### Problem description
Would you please transcribe, exactly as written, the lines of the entries below starting at the one that holds "из магазина приложений Google Play. Сама" and ending at the one that holds "si tocca, Mosca", both included?

### Task material

########

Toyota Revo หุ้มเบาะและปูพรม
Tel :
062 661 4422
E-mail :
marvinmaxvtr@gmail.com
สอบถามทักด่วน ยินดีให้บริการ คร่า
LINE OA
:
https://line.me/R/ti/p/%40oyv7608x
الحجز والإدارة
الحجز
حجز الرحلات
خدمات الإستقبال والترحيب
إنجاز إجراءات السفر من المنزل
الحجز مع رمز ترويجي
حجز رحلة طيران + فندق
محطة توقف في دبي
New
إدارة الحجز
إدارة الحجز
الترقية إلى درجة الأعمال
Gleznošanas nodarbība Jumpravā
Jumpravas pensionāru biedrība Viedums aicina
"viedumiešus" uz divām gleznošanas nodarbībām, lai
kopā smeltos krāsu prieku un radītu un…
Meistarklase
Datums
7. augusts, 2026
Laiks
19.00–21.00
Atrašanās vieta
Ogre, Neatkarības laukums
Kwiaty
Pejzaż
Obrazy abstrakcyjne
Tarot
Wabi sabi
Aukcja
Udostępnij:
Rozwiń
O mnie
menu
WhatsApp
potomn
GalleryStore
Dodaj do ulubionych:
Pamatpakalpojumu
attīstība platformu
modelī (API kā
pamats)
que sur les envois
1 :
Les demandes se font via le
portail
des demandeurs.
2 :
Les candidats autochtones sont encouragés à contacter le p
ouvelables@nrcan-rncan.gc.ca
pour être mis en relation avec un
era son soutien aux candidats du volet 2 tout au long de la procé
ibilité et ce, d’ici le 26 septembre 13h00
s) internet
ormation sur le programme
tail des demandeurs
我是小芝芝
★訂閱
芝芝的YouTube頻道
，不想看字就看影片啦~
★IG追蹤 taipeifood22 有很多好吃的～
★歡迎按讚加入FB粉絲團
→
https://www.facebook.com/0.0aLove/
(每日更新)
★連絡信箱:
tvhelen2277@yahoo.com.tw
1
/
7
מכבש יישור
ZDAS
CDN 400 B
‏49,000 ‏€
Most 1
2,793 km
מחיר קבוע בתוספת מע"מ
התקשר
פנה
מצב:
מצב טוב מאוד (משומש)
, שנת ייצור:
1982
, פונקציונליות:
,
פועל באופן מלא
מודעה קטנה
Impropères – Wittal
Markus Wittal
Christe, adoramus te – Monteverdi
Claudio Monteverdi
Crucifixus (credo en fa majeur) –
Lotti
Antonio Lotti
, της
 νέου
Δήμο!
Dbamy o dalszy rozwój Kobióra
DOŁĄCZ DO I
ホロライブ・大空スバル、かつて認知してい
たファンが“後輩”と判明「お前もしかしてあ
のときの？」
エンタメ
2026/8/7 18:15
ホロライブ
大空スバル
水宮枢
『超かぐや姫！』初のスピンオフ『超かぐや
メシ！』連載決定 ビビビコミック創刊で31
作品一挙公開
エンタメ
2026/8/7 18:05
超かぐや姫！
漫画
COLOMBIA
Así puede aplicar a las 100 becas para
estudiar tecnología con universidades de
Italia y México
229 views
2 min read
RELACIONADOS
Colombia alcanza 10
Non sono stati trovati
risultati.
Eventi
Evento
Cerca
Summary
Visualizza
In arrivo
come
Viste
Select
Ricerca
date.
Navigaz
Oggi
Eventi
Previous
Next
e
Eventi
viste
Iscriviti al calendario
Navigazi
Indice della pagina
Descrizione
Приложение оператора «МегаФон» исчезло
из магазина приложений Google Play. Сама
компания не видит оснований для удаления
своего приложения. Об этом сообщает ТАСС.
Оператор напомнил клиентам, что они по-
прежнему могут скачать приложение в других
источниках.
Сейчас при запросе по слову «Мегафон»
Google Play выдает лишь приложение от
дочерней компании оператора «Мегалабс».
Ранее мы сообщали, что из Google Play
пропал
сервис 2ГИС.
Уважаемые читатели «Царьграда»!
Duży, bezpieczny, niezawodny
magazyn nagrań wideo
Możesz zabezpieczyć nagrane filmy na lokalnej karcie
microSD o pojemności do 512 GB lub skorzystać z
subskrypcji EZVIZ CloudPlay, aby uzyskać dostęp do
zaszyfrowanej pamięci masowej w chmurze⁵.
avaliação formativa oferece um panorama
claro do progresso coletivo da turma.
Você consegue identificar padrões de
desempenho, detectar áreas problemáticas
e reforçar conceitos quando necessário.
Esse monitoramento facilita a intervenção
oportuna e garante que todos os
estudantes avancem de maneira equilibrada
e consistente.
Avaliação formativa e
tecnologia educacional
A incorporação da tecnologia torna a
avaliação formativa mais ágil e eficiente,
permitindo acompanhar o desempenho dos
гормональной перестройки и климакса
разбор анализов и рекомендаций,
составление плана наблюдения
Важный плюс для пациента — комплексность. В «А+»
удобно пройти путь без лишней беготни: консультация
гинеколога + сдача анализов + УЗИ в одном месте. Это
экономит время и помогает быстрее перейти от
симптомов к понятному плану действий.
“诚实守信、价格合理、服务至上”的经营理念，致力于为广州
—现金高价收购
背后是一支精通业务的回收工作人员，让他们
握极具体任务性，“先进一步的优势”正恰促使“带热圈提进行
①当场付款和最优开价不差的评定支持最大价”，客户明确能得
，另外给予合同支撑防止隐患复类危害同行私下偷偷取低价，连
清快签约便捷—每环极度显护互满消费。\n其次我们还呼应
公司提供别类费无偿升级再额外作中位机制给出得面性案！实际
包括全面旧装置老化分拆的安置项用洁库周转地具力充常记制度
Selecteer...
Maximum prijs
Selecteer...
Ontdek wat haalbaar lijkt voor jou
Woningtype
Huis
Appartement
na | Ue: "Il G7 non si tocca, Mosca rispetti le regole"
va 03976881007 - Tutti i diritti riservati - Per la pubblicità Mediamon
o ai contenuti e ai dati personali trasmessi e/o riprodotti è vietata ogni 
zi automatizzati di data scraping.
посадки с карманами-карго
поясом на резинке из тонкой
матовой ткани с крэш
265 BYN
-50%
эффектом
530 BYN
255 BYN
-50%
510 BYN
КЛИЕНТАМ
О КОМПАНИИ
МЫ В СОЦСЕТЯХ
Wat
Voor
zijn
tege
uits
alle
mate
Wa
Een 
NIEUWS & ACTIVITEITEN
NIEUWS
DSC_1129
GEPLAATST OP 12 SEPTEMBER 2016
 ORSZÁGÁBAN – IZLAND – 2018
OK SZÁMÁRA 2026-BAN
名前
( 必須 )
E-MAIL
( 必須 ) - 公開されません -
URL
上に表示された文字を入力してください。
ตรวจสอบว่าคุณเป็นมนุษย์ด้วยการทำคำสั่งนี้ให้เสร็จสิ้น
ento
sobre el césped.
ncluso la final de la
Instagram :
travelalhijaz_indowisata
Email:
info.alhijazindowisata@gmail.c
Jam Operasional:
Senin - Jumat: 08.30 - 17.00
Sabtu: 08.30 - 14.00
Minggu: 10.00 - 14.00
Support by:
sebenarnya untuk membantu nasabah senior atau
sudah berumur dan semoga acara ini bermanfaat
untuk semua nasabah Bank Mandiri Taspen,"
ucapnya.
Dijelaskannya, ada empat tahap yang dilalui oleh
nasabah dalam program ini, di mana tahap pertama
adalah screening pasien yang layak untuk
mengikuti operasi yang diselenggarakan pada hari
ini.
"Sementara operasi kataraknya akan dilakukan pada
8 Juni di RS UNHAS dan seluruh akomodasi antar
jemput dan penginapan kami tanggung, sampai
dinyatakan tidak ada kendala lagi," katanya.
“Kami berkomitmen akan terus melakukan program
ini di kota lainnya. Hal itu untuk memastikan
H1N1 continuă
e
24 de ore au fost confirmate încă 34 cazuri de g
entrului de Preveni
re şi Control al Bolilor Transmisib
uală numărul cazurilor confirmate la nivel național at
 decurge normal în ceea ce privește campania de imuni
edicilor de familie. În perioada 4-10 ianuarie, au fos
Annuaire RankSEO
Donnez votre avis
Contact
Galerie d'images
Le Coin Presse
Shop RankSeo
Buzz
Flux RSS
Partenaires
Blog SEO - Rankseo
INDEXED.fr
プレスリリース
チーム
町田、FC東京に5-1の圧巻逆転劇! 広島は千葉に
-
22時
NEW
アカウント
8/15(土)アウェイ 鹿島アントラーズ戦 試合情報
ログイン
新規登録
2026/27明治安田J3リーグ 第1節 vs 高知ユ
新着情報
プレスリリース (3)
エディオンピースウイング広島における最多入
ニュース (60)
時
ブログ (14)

########

### Exercise solution
из магазина приложений Google Play. Сама
компания не видит оснований для удаления
своего приложения. Об этом сообщает ТАСС.
Оператор напомнил клиентам, что они по-
прежнему могут скачать приложение в других
источниках.
Сейчас при запросе по слову «Мегафон»
Google Play выдает лишь приложение от
дочерней компании оператора «Мегалабс».
Ранее мы сообщали, что из Google Play
пропал
сервис 2ГИС.
Уважаемые читатели «Царьграда»!
Duży, bezpieczny, niezawodny
magazyn nagrań wideo
Możesz zabezpieczyć nagrane filmy na lokalnej karcie
microSD o pojemności do 512 GB lub skorzystać z
subskrypcji EZVIZ CloudPlay, aby uzyskać dostęp do
zaszyfrowanej pamięci masowej w chmurze⁵.
avaliação formativa oferece um panorama
claro do progresso coletivo da turma.
Você consegue identificar padrões de
desempenho, detectar áreas problemáticas
e reforçar conceitos quando necessário.
Esse monitoramento facilita a intervenção
oportuna e garante que todos os
estudantes avancem de maneira equilibrada
e consistente.
Avaliação formativa e
tecnologia educacional
A incorporação da tecnologia torna a
avaliação formativa mais ágil e eficiente,
permitindo acompanhar o desempenho dos
гормональной перестройки и климакса
разбор анализов и рекомендаций,
составление плана наблюдения
Важный плюс для пациента — комплексность. В «А+»
удобно пройти путь без лишней беготни: консультация
гинеколога + сдача анализов + УЗИ в одном месте. Это
экономит время и помогает быстрее перейти от
симптомов к понятному плану действий.
“诚实守信、价格合理、服务至上”的经营理念，致力于为广州
—现金高价收购
背后是一支精通业务的回收工作人员，让他们
握极具体任务性，“先进一步的优势”正恰促使“带热圈提进行
①当场付款和最优开价不差的评定支持最大价”，客户明确能得
，另外给予合同支撑防止隐患复类危害同行私下偷偷取低价，连
清快签约便捷—每环极度显护互满消费。\n其次我们还呼应
公司提供别类费无偿升级再额外作中位机制给出得面性案！实际
包括全面旧装置老化分拆的安置项用洁库周转地具力充常记制度
Selecteer...
Maximum prijs
Selecteer...
Ontdek wat haalbaar lijkt voor jou
Woningtype
Huis
Appartement
na | Ue: "Il G7 non si tocca, Mosca rispetti le regole"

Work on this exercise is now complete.